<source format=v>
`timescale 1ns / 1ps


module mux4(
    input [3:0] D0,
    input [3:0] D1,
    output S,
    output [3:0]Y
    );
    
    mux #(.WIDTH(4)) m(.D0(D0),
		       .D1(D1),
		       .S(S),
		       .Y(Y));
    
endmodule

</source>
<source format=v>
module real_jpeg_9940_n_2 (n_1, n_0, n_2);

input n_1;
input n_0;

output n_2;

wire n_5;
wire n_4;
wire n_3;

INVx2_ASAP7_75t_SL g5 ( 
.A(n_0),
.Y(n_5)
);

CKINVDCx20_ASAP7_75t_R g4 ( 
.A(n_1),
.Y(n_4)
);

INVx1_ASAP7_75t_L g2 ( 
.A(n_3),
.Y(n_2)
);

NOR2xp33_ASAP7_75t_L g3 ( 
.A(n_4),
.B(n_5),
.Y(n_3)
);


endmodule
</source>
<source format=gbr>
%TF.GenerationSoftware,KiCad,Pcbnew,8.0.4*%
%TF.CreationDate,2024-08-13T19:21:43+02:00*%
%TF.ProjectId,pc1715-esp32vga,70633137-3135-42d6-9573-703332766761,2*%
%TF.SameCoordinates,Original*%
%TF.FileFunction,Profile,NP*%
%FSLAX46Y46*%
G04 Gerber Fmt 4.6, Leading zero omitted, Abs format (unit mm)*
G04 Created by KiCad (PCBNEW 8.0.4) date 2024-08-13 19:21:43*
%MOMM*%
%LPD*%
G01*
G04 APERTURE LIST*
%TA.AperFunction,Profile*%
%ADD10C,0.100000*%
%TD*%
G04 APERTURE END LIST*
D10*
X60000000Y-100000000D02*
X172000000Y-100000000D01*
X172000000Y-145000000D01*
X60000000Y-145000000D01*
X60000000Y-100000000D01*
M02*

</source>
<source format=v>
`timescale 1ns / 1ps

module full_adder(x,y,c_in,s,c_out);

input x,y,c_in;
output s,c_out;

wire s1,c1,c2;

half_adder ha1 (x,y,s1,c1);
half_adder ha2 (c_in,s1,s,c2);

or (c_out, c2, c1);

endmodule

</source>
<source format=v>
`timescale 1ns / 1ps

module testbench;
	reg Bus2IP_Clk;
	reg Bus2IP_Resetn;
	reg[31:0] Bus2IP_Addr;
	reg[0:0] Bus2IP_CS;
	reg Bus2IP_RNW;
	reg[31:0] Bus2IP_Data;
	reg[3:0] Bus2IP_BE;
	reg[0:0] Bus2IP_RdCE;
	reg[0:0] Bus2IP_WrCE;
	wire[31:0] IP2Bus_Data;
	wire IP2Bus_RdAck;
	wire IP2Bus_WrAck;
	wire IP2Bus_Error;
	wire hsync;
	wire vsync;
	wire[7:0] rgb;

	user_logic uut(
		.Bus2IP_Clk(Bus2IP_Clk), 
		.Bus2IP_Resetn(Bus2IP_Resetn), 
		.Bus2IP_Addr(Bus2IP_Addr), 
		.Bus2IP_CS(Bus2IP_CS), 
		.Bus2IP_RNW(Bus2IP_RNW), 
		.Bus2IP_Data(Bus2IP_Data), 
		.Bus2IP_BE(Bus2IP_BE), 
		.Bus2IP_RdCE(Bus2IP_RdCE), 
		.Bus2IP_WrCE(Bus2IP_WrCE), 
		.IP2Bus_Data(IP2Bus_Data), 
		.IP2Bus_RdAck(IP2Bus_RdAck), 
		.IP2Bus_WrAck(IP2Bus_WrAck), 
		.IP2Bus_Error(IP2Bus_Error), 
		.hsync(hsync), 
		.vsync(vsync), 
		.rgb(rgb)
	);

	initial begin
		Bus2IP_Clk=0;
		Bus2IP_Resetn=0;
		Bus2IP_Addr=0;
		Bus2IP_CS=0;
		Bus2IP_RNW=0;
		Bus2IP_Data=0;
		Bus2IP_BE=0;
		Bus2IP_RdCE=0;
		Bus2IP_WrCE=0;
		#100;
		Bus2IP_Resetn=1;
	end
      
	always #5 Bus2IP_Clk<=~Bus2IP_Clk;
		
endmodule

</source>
# # # #
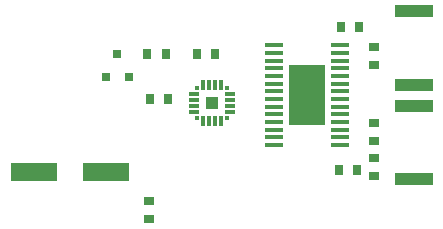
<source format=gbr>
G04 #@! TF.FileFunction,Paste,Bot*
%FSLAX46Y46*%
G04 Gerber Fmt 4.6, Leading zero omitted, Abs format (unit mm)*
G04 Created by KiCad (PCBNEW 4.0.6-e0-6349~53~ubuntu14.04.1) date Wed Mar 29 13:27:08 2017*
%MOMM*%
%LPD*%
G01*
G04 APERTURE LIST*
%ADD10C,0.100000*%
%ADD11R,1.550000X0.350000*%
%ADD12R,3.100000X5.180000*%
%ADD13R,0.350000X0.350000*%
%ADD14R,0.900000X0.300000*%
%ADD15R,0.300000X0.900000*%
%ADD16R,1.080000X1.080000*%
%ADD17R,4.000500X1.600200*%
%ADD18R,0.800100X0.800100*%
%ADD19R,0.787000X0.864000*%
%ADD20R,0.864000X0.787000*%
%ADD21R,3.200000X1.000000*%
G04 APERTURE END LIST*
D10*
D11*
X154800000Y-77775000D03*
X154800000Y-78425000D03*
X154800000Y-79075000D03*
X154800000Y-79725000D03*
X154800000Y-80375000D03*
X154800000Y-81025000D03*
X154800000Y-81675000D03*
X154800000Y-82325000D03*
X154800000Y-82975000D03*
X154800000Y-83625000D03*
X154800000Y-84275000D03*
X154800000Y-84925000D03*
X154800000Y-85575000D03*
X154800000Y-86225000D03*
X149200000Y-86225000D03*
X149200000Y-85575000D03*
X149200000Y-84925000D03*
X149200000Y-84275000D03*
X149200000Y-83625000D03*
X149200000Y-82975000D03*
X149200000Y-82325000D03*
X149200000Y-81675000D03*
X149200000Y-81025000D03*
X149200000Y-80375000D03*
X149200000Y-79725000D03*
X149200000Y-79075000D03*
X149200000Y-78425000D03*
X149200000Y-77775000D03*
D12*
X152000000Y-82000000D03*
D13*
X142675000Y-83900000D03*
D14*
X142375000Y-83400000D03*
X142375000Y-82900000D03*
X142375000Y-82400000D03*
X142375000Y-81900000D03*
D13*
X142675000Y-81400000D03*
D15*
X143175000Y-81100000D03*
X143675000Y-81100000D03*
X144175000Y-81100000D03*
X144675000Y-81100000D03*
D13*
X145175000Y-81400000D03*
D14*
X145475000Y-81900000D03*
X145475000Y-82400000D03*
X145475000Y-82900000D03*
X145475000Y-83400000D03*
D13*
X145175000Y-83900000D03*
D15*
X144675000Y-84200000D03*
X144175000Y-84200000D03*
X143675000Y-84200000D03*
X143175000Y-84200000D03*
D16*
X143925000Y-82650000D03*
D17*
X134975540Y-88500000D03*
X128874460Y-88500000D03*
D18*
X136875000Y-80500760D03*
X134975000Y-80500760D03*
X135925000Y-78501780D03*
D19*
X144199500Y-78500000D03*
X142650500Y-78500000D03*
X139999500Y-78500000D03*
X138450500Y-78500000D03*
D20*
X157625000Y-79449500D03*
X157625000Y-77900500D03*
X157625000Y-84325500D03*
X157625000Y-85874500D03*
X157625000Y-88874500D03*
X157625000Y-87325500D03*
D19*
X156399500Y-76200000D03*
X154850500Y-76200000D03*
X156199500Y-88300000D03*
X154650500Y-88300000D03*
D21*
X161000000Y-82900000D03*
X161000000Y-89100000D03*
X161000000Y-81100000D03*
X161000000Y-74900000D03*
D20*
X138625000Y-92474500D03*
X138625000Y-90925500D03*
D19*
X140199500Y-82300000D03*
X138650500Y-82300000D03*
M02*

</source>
# # # #
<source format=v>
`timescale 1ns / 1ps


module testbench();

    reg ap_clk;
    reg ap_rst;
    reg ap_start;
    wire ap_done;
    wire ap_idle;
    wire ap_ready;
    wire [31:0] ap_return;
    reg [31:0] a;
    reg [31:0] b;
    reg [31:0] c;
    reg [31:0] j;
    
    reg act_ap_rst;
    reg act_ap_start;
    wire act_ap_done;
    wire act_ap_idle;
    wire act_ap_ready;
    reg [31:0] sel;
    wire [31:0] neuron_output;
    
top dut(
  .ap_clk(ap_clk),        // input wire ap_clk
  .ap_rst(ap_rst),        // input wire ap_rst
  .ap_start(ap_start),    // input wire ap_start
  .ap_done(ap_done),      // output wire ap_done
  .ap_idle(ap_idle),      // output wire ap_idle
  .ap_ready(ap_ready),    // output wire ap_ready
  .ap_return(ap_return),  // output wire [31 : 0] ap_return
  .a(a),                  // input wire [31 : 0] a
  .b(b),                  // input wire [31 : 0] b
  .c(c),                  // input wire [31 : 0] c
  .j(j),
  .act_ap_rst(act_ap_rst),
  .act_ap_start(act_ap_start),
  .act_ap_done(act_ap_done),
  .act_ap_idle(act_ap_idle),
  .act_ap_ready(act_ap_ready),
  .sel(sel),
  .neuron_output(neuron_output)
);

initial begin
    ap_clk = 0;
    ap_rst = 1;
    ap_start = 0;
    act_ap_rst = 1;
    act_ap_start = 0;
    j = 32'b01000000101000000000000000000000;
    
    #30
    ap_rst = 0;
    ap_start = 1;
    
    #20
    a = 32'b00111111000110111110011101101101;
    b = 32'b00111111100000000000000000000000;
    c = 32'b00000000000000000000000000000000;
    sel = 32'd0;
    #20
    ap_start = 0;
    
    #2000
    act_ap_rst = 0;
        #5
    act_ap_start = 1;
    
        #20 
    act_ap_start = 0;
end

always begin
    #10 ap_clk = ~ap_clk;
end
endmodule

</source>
# # # #
:: DIRECTIVE ::
Taking the line with "X154800000Y-80375000D03*" as the first and the line with "X149200000Y-85575000D03*" as the last, retype that stretch of the data above exactly, with no other lines.

:: RESULT BELOW ::
X154800000Y-80375000D03*
X154800000Y-81025000D03*
X154800000Y-81675000D03*
X154800000Y-82325000D03*
X154800000Y-82975000D03*
X154800000Y-83625000D03*
X154800000Y-84275000D03*
X154800000Y-84925000D03*
X154800000Y-85575000D03*
X154800000Y-86225000D03*
X149200000Y-86225000D03*
X149200000Y-85575000D03*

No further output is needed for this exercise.